Le milliardaire, habitué au rythme frénétique de la Silicon Valley, n'avait pas supporté les lenteurs de la bureaucratie américaine. Ses piques répétées contre Donald Trump sur son réseau social X avaient achevé de tendre la relation. «Il voulait découper le gouvernement comme on restructure une start-up, raconte un ancien haut fonctionnaire au Washington Post. Mais l'État n'est pas Tesla.»
J.D. Vance, médiateur et héritier présumé
C'est le vice-président Vance qui, en coulisses, a orchestré la réconciliation. Ancien investisseur de la tech et admirateur d'Elon Musk, il aurait convaincu Donald Trump de rétablir la nomination de Jared Isaacman, un proche du milliardaire, à la tête de la NASA –un geste symbolique mais décisif.

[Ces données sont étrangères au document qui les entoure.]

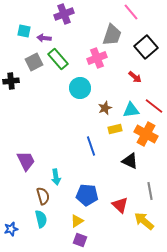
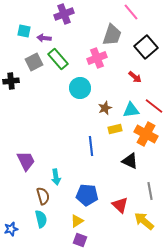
blue line: rotated 12 degrees clockwise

En novembre, les deux amis semblent s'être rabibochés: Elon Musk réapparaît au dîner d'État en l'honneur du prince héritier saoudien Mohammed ben Salmane, à la Maison-Blanche. L'alliance Trump-Musk renaît, mais un fond de méfiance réciproque demeure, la lune de miel est terminée. Malgré ce rapprochement, les deux camps le savent, la paix entre les deux hommes est précaire. Un conseiller républicain résume la situation: «Oui, nous voulons son argent, mais pas ses tweets.»
Après des mois de brouille, Elon Musk s'est donc remis à jouer les stratèges de l'ombre. En novembre, il tenait une visioconférence devant les anciens cadres du DOGE à Bastrop, au Texas. Le message, rapporté par Politico, tient du manifeste: Elon Musk prédit un cycle de douze ans au cours duquel J.D. Vance succéderait pour deux mandats consécutifs à Donald Trump. «Il aime se vivre en faiseur de rois, confie un proche. Et être faiseur de rois, c'est faire comprendre aux gens qu'au fond c'est vous le roi.»
Pour J.D. Vance, la médiation entre Donald Trump et Elon Musk n'est pas qu'un acte diplomatique et désintéressé, c'est une mise en orbite présidentielle. Le patron de Tesla voit le vice-président comme un successeur naturel de Donald Trump et J.D. Vance compte bien en profiter. Mais cette amitié pourrait se retourner contre lui: l'association trop étroite avec Elon Musk risquerait d'éroder son image de populiste proche du peuple. Dans l'Amérique post-Trump, s'afficher ami des milliardaires pourrait être une arme à double tranchant.